Trecho fornecido:
——
Além disso, Koum apontou que o Whatsapp não guarda os históricos das conversas nos servidores. “Nós tipicamente não coletamos muitos dados sobre os usuários. Quando você se cadastra no WhatsApp, você informa o número do seu telefone e nós temos essa informação. Quando falamos em metadados, nós não armazenamos essas informações em nossos servidores”, esclareceu.

Diante disso, a principal pergunta que surge é: Como serão cumpridas medidas judiciais determinando a interceptação do fluxo das comunicações entre os usuários do WhatsApp? Resposta curta: não serão cumpridas, de forma alguma. A opinião é do advogado Caio César Carvalho Lima, sócio do Opice Blum, Bruno, Abrusio e Vainzof Advogados.

O advogado Caio César Carvalho Lima
O advogado Caio  Lima acredita que o App poderia criar alternativa para acesso aos dados

Segundo ele, além da criptografia, é importante questionar, primeiramente, se realmente existe lei obrigando que tal interceptação seja levada a efeito por provedores de aplicações de internet no País. “Lembramos que, no Brasil, a Lei 9.296/1996 dispôs acerca da interceptação de comunicações telefônicas, de qualquer natureza, regulamentando a parte final do inciso XII do artigo 5º da Constituição Federal do Brasil, estando a doutrina dividida acerca da efetiva aplicabilidade dessa norma à interceptação de comunicações realizadas, como no caso em referência”, explicou.

“Visto esse cenário de incertezas, independentemente da definição sobre o tema, será que não existiriam opções à aplicação para que, sem violar a criptografia “fim-a-fim”, consiga contemplar eventuais ordens judiciais emitidas de acordo com os ditames legais de cada nação, mitigando dúvidas sobre a legalidade no seu funcionamento? Nos parece que sim”, frisou.

Para ficar apenas em um exemplo, Caio cita que soa bastante razoável que a aplicação desenvolva artifício tecnológico que possibilite a adição de usuários invisíveis às comunicações via aplicativo (neste caso alguém da polícia, após ordem judicial específica neste sentido), de tal forma que não haja óbice aos procedimentos investigativos. “Desse modo, é possível garantir a privacidade dos usuários com a criptografia das comunicações, contemplando a segurança, que é tão relevante e deve ser prestigiada”, disse.
——
Registros:
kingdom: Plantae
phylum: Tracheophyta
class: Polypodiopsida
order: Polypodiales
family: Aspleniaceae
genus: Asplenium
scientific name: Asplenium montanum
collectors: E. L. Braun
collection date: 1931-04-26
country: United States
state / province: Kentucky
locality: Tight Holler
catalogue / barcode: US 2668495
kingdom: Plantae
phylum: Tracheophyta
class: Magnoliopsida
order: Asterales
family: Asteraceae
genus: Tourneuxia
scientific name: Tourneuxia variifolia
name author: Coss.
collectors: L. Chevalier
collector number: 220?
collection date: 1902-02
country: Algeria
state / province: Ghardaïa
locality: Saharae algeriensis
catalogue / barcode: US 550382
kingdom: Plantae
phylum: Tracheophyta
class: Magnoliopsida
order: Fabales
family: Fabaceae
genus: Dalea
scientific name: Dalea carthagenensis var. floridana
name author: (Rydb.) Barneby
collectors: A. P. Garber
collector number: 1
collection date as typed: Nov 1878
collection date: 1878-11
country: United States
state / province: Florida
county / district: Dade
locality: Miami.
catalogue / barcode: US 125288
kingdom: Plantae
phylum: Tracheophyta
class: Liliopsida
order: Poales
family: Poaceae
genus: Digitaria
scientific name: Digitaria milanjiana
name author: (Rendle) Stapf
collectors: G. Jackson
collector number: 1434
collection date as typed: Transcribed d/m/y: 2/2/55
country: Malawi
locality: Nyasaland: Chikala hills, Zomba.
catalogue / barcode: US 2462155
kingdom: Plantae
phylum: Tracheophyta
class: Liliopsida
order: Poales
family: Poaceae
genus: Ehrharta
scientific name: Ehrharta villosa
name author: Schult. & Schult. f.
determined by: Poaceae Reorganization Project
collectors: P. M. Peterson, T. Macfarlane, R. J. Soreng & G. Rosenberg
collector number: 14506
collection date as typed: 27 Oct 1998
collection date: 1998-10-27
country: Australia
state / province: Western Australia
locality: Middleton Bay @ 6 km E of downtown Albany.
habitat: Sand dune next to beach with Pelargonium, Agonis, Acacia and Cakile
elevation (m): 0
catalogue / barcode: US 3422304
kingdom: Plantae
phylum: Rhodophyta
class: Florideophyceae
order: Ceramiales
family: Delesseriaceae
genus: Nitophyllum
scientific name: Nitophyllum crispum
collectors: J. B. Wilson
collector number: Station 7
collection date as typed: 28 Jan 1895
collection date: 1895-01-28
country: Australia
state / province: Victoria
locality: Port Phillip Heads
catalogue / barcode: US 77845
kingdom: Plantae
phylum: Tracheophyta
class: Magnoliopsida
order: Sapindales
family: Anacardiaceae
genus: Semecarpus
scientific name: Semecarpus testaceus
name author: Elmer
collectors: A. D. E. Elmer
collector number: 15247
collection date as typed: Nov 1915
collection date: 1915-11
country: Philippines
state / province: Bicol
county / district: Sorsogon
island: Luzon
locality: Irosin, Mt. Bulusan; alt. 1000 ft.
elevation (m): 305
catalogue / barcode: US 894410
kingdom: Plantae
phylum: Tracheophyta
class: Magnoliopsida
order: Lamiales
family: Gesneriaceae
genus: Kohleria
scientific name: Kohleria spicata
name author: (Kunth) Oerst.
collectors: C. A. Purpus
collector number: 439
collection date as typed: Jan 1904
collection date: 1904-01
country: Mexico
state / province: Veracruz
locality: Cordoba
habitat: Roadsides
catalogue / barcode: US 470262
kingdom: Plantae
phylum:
——
O que fazer: De acordo com o trecho fornecido, qual lei brasileira dispôs sobre a interceptação de comunicações telefônicas?

Resposta: A Lei 9.296/1996.